EXERCISE DESCRIPTION => Copy every line of the items below word for word, leaving nothing out and changing nothing.

— START OF DATA IN THIS EXERCISE —

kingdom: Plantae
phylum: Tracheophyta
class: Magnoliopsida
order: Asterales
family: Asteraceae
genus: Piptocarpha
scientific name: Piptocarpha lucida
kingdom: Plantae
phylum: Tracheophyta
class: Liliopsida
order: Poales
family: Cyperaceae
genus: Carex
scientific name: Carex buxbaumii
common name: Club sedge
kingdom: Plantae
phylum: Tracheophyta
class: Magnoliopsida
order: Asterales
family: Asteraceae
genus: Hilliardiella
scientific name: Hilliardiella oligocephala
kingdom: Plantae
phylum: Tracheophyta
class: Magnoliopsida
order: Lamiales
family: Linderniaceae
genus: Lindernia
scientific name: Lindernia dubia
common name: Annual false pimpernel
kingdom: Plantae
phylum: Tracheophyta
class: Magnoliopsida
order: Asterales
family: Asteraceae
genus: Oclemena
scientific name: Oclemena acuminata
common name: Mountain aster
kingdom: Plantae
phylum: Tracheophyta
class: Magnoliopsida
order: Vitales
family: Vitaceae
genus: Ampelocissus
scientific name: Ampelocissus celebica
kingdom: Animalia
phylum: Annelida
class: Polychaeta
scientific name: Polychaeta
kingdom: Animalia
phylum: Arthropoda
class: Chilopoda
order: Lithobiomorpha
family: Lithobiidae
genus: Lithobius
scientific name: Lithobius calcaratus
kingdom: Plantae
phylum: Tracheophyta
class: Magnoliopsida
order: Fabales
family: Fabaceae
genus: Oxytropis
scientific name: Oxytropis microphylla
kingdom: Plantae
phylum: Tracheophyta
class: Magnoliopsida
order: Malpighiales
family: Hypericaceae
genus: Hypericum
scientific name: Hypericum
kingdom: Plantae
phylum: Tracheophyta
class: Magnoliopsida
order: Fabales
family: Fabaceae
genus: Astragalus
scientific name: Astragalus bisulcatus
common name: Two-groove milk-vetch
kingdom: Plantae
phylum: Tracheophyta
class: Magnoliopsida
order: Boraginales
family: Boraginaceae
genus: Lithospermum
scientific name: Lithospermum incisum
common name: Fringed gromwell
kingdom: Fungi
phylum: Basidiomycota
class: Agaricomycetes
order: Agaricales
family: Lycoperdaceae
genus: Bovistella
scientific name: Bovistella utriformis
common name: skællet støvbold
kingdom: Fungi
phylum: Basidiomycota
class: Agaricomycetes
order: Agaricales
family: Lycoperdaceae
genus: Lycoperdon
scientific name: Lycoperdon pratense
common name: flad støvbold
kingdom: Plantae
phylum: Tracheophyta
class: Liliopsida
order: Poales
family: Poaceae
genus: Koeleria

— END OF DATA IN THIS EXERCISE —

SOLUTION TO THE EXERCISE =>
kingdom: Plantae
phylum: Tracheophyta
class: Magnoliopsida
order: Asterales
family: Asteraceae
genus: Piptocarpha
scientific name: Piptocarpha lucida
kingdom: Plantae
phylum: Tracheophyta
class: Liliopsida
order: Poales
family: Cyperaceae
genus: Carex
scientific name: Carex buxbaumii
common name: Club sedge
kingdom: Plantae
phylum: Tracheophyta
class: Magnoliopsida
order: Asterales
family: Asteraceae
genus: Hilliardiella
scientific name: Hilliardiella oligocephala
kingdom: Plantae
phylum: Tracheophyta
class: Magnoliopsida
order: Lamiales
family: Linderniaceae
genus: Lindernia
scientific name: Lindernia dubia
common name: Annual false pimpernel
kingdom: Plantae
phylum: Tracheophyta
class: Magnoliopsida
order: Asterales
family: Asteraceae
genus: Oclemena
scientific name: Oclemena acuminata
common name: Mountain aster
kingdom: Plantae
phylum: Tracheophyta
class: Magnoliopsida
order: Vitales
family: Vitaceae
genus: Ampelocissus
scientific name: Ampelocissus celebica
kingdom: Animalia
phylum: Annelida
class: Polychaeta
scientific name: Polychaeta
kingdom: Animalia
phylum: Arthropoda
class: Chilopoda
order: Lithobiomorpha
family: Lithobiidae
genus: Lithobius
scientific name: Lithobius calcaratus
kingdom: Plantae
phylum: Tracheophyta
class: Magnoliopsida
order: Fabales
family: Fabaceae
genus: Oxytropis
scientific name: Oxytropis microphylla
kingdom: Plantae
phylum: Tracheophyta
class: Magnoliopsida
order: Malpighiales
family: Hypericaceae
genus: Hypericum
scientific name: Hypericum
kingdom: Plantae
phylum: Tracheophyta
class: Magnoliopsida
order: Fabales
family: Fabaceae
genus: Astragalus
scientific name: Astragalus bisulcatus
common name: Two-groove milk-vetch
kingdom: Plantae
phylum: Tracheophyta
class: Magnoliopsida
order: Boraginales
family: Boraginaceae
genus: Lithospermum
scientific name: Lithospermum incisum
common name: Fringed gromwell
kingdom: Fungi
phylum: Basidiomycota
class: Agaricomycetes
order: Agaricales
family: Lycoperdaceae
genus: Bovistella
scientific name: Bovistella utriformis
common name: skællet støvbold
kingdom: Fungi
phylum: Basidiomycota
class: Agaricomycetes
order: Agaricales
family: Lycoperdaceae
genus: Lycoperdon
scientific name: Lycoperdon pratense
common name: flad støvbold
kingdom: Plantae
phylum: Tracheophyta
class: Liliopsida
order: Poales
family: Poaceae
genus: Koeleria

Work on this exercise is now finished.